*** Opening of DATASET RECORDS ***

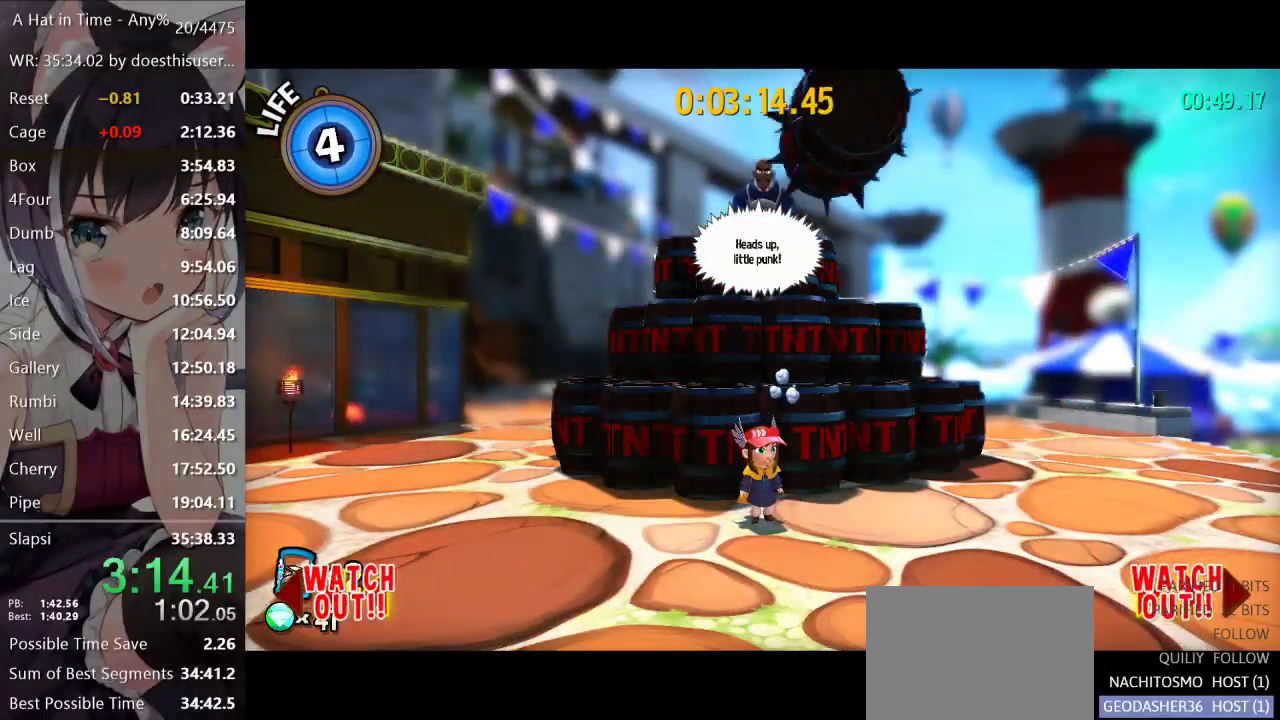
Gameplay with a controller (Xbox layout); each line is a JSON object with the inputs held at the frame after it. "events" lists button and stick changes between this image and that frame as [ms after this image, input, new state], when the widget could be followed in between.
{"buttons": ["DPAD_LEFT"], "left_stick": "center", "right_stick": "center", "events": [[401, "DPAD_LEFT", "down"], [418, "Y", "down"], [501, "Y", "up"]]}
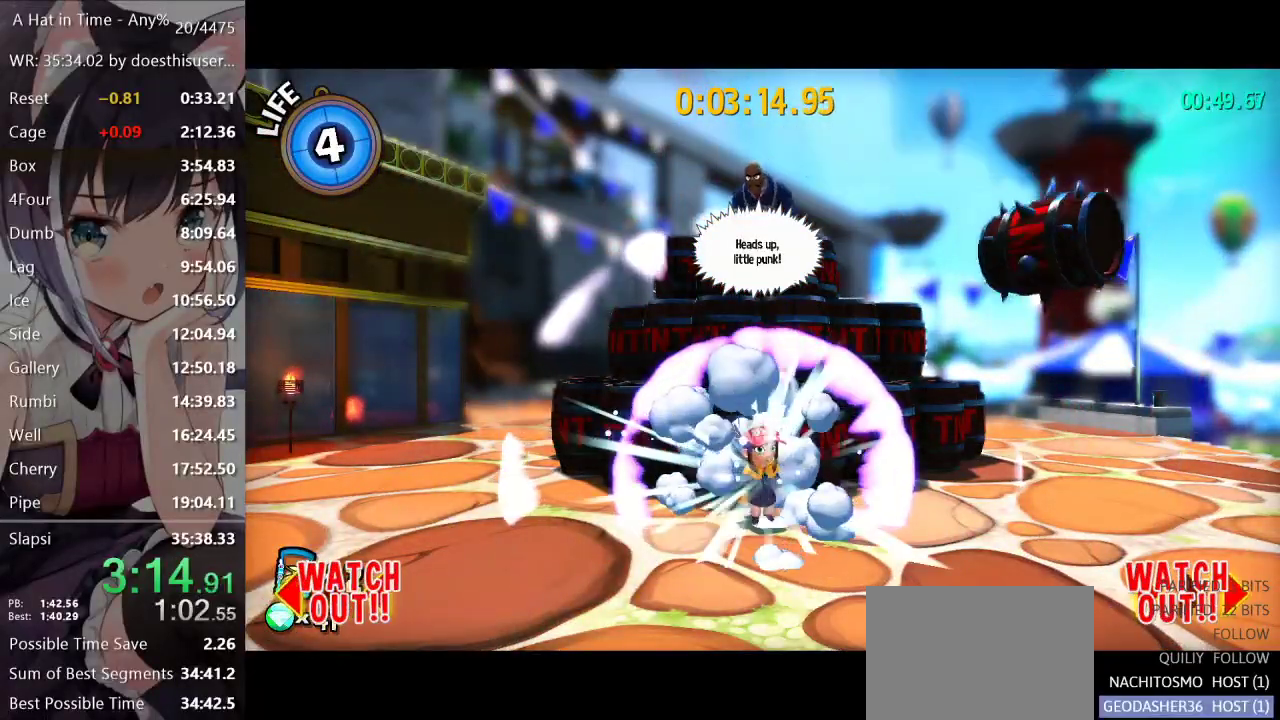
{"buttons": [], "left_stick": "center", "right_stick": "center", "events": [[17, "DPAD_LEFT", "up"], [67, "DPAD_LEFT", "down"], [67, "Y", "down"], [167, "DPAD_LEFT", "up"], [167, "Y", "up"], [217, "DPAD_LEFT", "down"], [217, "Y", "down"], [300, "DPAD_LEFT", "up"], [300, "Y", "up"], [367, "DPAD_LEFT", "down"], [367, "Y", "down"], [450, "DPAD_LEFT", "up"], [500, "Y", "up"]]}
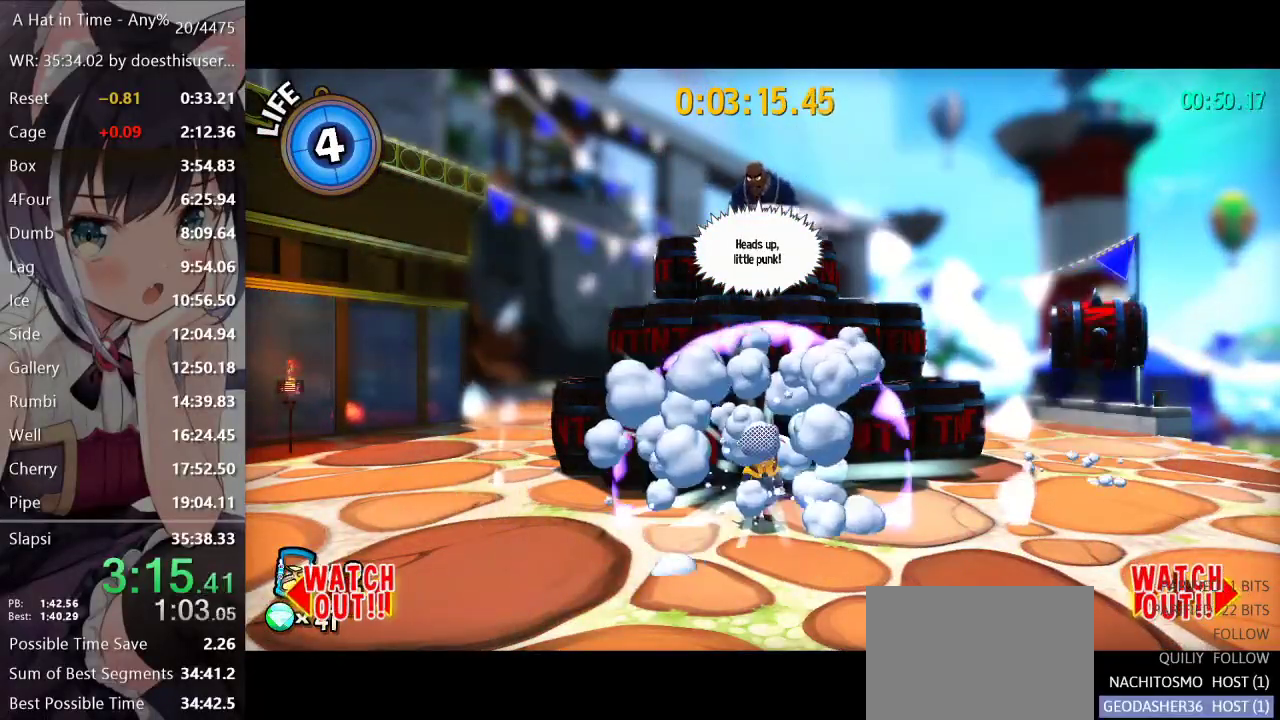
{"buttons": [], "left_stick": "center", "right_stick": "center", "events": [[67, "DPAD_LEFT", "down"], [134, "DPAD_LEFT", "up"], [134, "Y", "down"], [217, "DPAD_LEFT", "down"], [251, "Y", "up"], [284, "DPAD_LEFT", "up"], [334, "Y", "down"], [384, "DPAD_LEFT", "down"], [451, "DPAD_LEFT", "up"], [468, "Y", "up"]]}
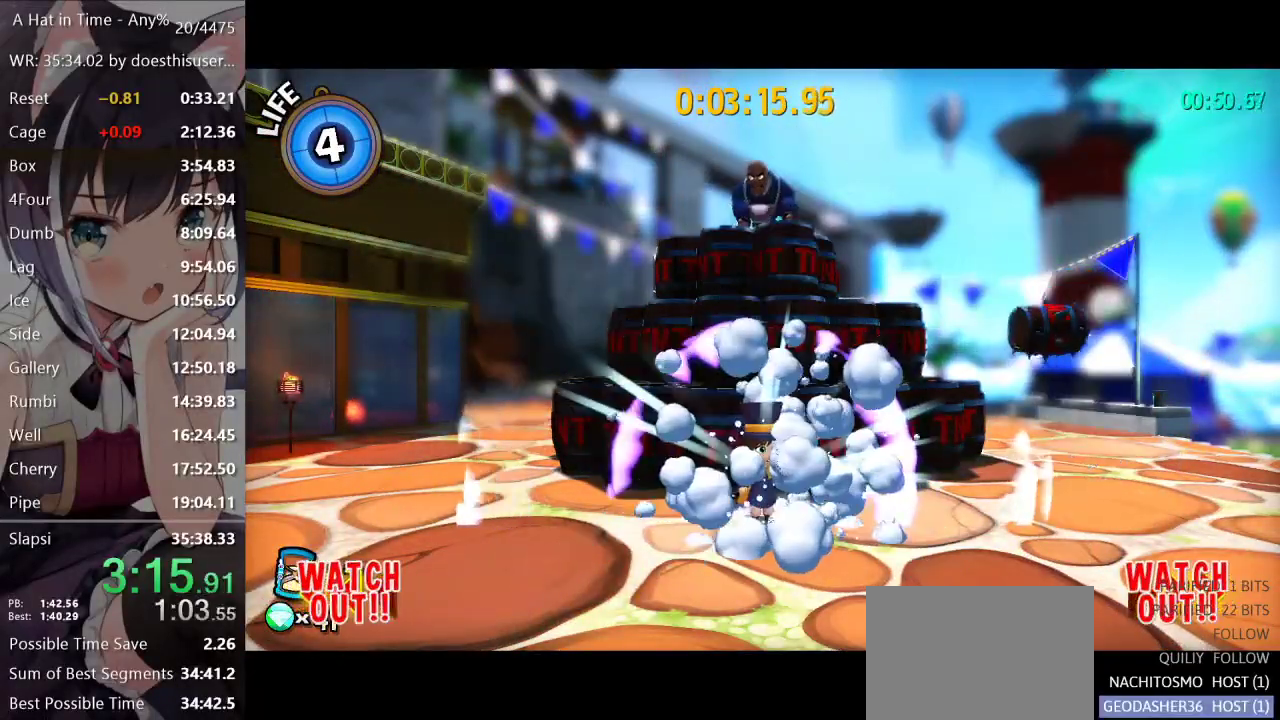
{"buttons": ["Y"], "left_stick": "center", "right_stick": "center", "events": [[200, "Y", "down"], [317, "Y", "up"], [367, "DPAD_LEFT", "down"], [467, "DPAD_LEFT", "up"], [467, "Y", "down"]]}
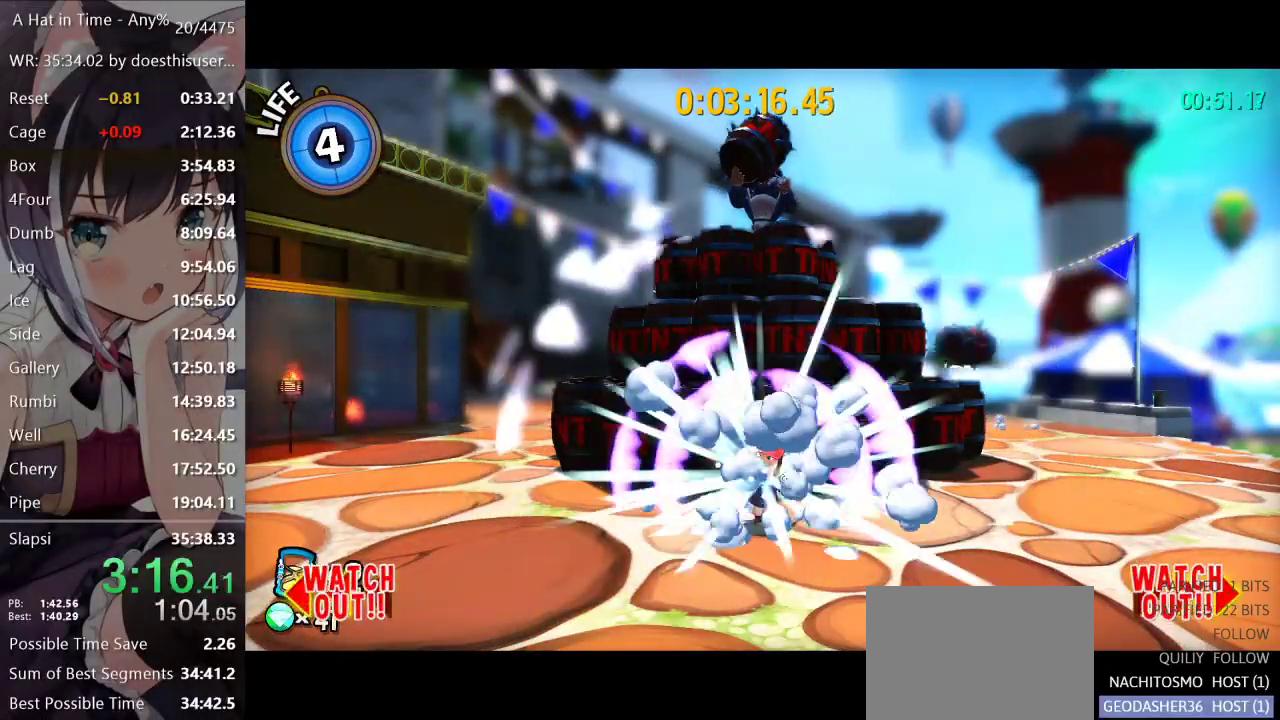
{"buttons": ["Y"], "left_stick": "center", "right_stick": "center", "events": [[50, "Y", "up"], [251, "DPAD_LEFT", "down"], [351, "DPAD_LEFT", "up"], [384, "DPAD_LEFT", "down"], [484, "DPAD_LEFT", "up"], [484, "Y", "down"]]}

*** Close of DATASET RECORDS ***

Repeat, exactly and in full, all records above, but include no pictures.

SOLUTION TO THIS PROBLEM:
Gameplay with a controller (Xbox layout); each line is a JSON object with the inputs held at the frame after it. "events" lists button and stick changes between this image and that frame as [ms after this image, input, new state], when the widget could be followed in between.
{"buttons": ["DPAD_LEFT"], "left_stick": "center", "right_stick": "center", "events": [[401, "DPAD_LEFT", "down"], [418, "Y", "down"], [501, "Y", "up"]]}
{"buttons": [], "left_stick": "center", "right_stick": "center", "events": [[17, "DPAD_LEFT", "up"], [67, "DPAD_LEFT", "down"], [67, "Y", "down"], [167, "DPAD_LEFT", "up"], [167, "Y", "up"], [217, "DPAD_LEFT", "down"], [217, "Y", "down"], [300, "DPAD_LEFT", "up"], [300, "Y", "up"], [367, "DPAD_LEFT", "down"], [367, "Y", "down"], [450, "DPAD_LEFT", "up"], [500, "Y", "up"]]}
{"buttons": [], "left_stick": "center", "right_stick": "center", "events": [[67, "DPAD_LEFT", "down"], [134, "DPAD_LEFT", "up"], [134, "Y", "down"], [217, "DPAD_LEFT", "down"], [251, "Y", "up"], [284, "DPAD_LEFT", "up"], [334, "Y", "down"], [384, "DPAD_LEFT", "down"], [451, "DPAD_LEFT", "up"], [468, "Y", "up"]]}
{"buttons": ["Y"], "left_stick": "center", "right_stick": "center", "events": [[200, "Y", "down"], [317, "Y", "up"], [367, "DPAD_LEFT", "down"], [467, "DPAD_LEFT", "up"], [467, "Y", "down"]]}
{"buttons": ["Y"], "left_stick": "center", "right_stick": "center", "events": [[50, "Y", "up"], [251, "DPAD_LEFT", "down"], [351, "DPAD_LEFT", "up"], [384, "DPAD_LEFT", "down"], [484, "DPAD_LEFT", "up"], [484, "Y", "down"]]}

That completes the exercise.